Album: Music From A State Of Mind (1990)
Charted: 8
Play Video

Songfacts®:

  • This house music classic was a staple at raves in the early '90s and holds up as a defining song of the genre. It was the first single from N-Joi, the English duo of Mark Franklin and Nigel Champion. The vocals are sampled from three different songs:

    "Peanut Butter" by Gwen Guthrie (1983 - "I'm in love with you, want you to love me too")

    "I Found Love" by Darlene Davis (1986 - "True love can be hard to find")

    "Back To Life (However Do You Want Me)" by Soul II Soul (1989 - "Feel the melody that's in the air")
  • The singer in the video is Saffron (Samantha Sprackling), who later fronted the band Republica. She sang it with N-Joi when they performed it live and says she inspired the song.

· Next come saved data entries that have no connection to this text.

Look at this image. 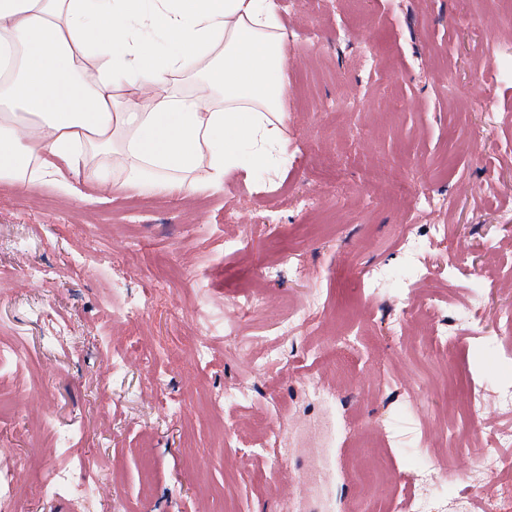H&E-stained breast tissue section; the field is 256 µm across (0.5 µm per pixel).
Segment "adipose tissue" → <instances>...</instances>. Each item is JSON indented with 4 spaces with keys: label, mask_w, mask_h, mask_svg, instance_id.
Wrapping results in <instances>:
<instances>
[{
    "label": "adipose tissue",
    "mask_w": 512,
    "mask_h": 512,
    "mask_svg": "<svg viewBox=\"0 0 512 512\" xmlns=\"http://www.w3.org/2000/svg\"><path fill=\"white\" fill-rule=\"evenodd\" d=\"M276 0H0V182L219 189L283 140Z\"/></svg>",
    "instance_id": "ef3b65f1"
}]
</instances>
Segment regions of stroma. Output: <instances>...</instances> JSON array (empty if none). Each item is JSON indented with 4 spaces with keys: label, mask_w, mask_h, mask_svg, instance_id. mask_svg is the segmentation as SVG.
<instances>
[{
    "label": "stroma",
    "mask_w": 512,
    "mask_h": 512,
    "mask_svg": "<svg viewBox=\"0 0 512 512\" xmlns=\"http://www.w3.org/2000/svg\"><path fill=\"white\" fill-rule=\"evenodd\" d=\"M280 0L287 37L288 96L283 110L287 163L230 170L221 190L189 196L127 192L100 201L76 183L27 192L0 183V350L27 361L0 372V448L12 459L18 493L8 512H386L408 491L407 448L435 451L448 420L482 391L479 437L512 425L498 388L512 373L472 366L485 339L512 354L499 315L512 308V23L494 0ZM385 170L415 192L448 198L451 208L417 209L411 197L381 202L366 181ZM265 219L241 252L227 212ZM408 224L445 225L447 242H426L425 275L391 280L374 298L378 270L405 268L399 246ZM300 254L309 274L280 267L264 282L267 306L242 312L238 295L257 279L276 246ZM51 275L32 280L28 269ZM491 274V287L474 283ZM154 280L143 317L105 323L100 312L120 288L139 299ZM410 288L437 302L448 321L480 307L481 331L438 363L415 357L393 332L384 307ZM319 293L328 315L319 335L299 334L288 363L267 365L262 346L225 348L262 335L290 308ZM364 334L337 370L322 348L336 334ZM208 337L211 362L190 339ZM121 361L113 369V361ZM274 393L280 413H267ZM407 404L393 410L394 400ZM267 414L279 433L270 474L254 452L253 422ZM238 437L224 446V427ZM379 435L381 447L364 448ZM336 451L325 468L322 449ZM366 469L387 460L403 478L353 482L351 457ZM96 492L47 496L55 467Z\"/></svg>",
    "instance_id": "stroma-1"
}]
</instances>
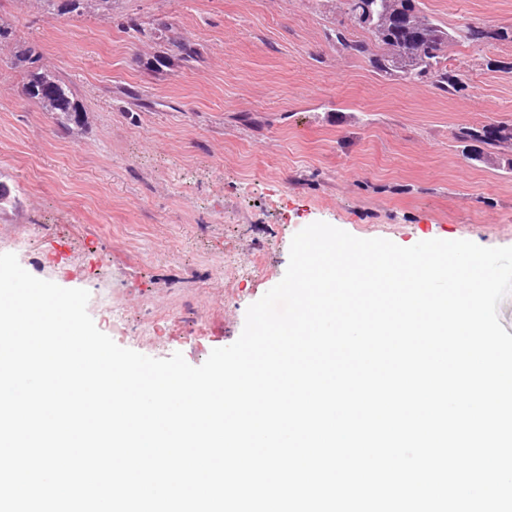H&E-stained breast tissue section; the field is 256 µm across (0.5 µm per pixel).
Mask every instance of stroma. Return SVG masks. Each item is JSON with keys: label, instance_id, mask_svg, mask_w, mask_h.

    "That song, actually, was written about me," she told Songfacts.

    Saffron was friends with Franklin and Champion of N-Joi when they were working on the song - all three were part of the club scene in London. Saffron had some experience with musical theater - she was in a play called Starlight Express - so she knew how to sing and dance.

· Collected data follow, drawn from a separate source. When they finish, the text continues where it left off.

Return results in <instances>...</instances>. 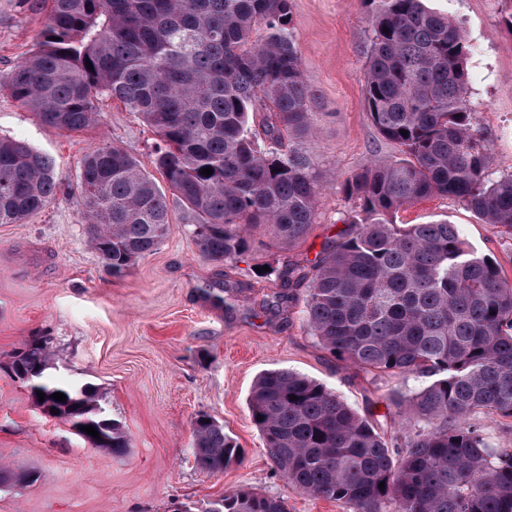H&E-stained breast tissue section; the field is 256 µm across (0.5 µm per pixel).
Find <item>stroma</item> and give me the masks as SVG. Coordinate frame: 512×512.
<instances>
[{
	"label": "stroma",
	"instance_id": "35a3bbf8",
	"mask_svg": "<svg viewBox=\"0 0 512 512\" xmlns=\"http://www.w3.org/2000/svg\"><path fill=\"white\" fill-rule=\"evenodd\" d=\"M451 16L470 47L467 98L490 152L492 178L512 173V0H427ZM363 0H292V33L316 99L317 130L305 148L321 183L317 217L298 244L282 247L252 230L237 260L215 263L197 250L192 215L171 202L166 238L125 273L107 271L88 242L81 214L84 155L108 143L133 157L157 184L159 138L135 112L103 101L80 131L43 124L0 91V137L26 141L54 161L58 192L21 224H0V512H174L247 486L281 497L288 512H350L314 498L271 468L247 398L257 377L289 369L323 383L373 421L396 392L424 376L348 369L312 336L302 300L282 311L264 303L279 291L277 271L310 266L343 230L352 210L344 180L375 161L400 158L373 126L363 97L370 30ZM46 12L33 0H0V81L33 51ZM400 224H454L466 245L491 257L512 280V238L446 196L407 207ZM268 266L272 273L259 276ZM232 289L227 305L215 304ZM50 337L54 376L95 385L99 405L119 421L129 446L116 456L91 448L64 420L44 413L11 370L29 336ZM201 413L224 426L240 449L223 471L195 462L192 423Z\"/></svg>",
	"mask_w": 512,
	"mask_h": 512
}]
</instances>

    "In 1988, acid house music hit the club scene and the gay scene in Soho, and me and all my friends were going to all these places, and this new music was amazing," she said. "It was coming out of Chicago and Detroit and Ibiza. People were making their own records in their bedrooms. It was this massive underground movement that changed the whole culture and social landscape.

    N-Joi and The Prodigy, we were all friends. They were like, 'We want to make records and DJ. You sing on the stage, do you want to come with us?' So I did. We were playing in fields and illegal warehouses and things like that. It was completely underground, organic. It was something new but something that anyone could get involved in. Just get a TB-303, an 808 or a 909 drum machine and add your beats. It was open to anyone."
  • The song slowly found a following. In the UK, it charted at #45 when it was first released in 1990, then went to #8 when it was re-released the following year. In America, it permeated the house music scene but didn't chart until a new version ("The New Anthem") was released in 1996 and went to #1 on the Dance chart. By this time, the duo had found a following in America, where they had a #1 Dance hit with "Mindflux" in 1992.
  • "Anthem" plays in the 2013 video game Grand Theft Auto V on the radio station Non-Stop-Pop FM.